The architecture of Galactica includes several key features:
1. **No biases**: Larger models streamline operations, avoiding the need for complex architectural additions like adapters or convolutions.
2. **GELU activation function**: A smooth alternative to ReLU, which may help with optimization.
3. **Learned positional embeddings**: Unlike relative positional encodings (e.g., Alibi), learned embeddings proved more effective for scientific data.
These design choices reflect the importance of simplicity and adaptability in a model tailored for scientific applications.
---
#### Evaluation and Results
Galactica's performance was evaluated across several tasks, including citation prediction, equation prediction, and toxicity detection. The results demonstrate its superiority over existing models:
1. **Citation Prediction**: Galactica outperforms search engines and neural retrievers, showing a clear bias toward highly cited papers. However, as the model grows larger, it becomes more adept at predicting less prominent citations.

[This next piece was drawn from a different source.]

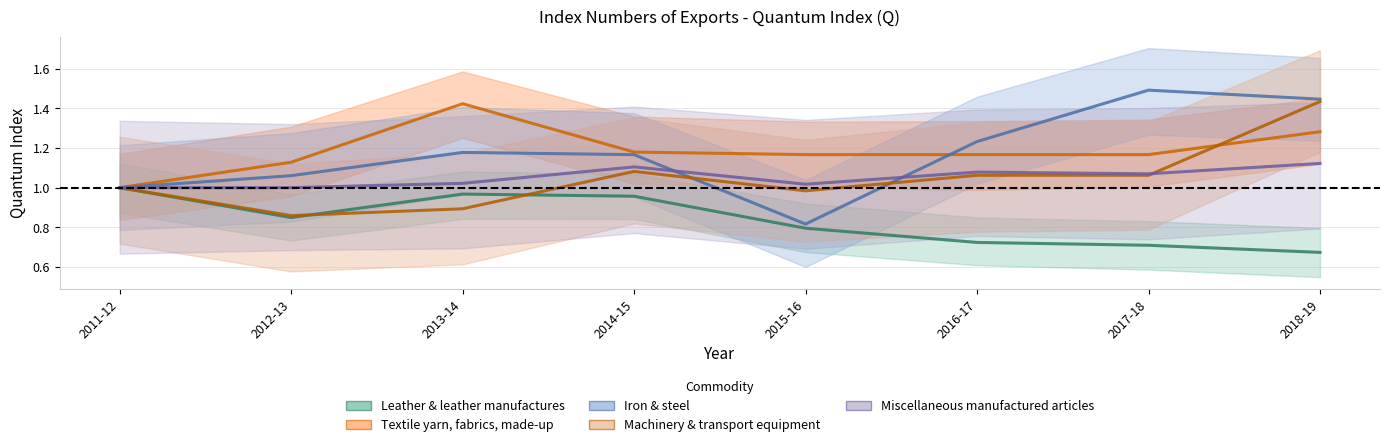

What is the label of the 4th point from the right?

2015-16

2. **Equation Prediction**: On tasks like predicting equations based on descriptions or names, Galactica significantly outperforms other models.

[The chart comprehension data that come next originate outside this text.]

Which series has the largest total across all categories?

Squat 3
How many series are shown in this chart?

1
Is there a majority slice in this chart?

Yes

3. **Toxicity and Bias**: Galactica exhibits notably lower toxicity and bias compared to general-purpose language models, likely due to its focus on scientific data.

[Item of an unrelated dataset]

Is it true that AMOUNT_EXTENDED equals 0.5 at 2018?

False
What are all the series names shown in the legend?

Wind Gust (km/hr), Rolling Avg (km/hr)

Galactica also achieved a significant milestone by becoming the first open-source model to surpass GPT-4 in **truthful QA**, a measure of factual accuracy. This achievement underscores the importance of domain-specific training in improving model performance.
---
#### Conclusion: The Future of Scientific Research
Galactica represents a major leap forward in artificial intelligence for scientific research. By emphasizing data quality over quantity and introducing innovative features like work tokens and prompt pre-training, Meta has created a tool that could fundamentally change how scientists interact with knowledge.
While concerns about AI-generated content persist, the benefits of Galactica seem undeniable. As demonstrated, it can assist humans in tasks ranging from literature reviews to equation prediction, while also identifying hidden connections between research areas.
The ultimate question remains: will tools like Galactica augment human intelligence or replace it? For now, the answer lies in collaboration—using AI as a powerful assistant, not as a replacement for human judgment and creativity.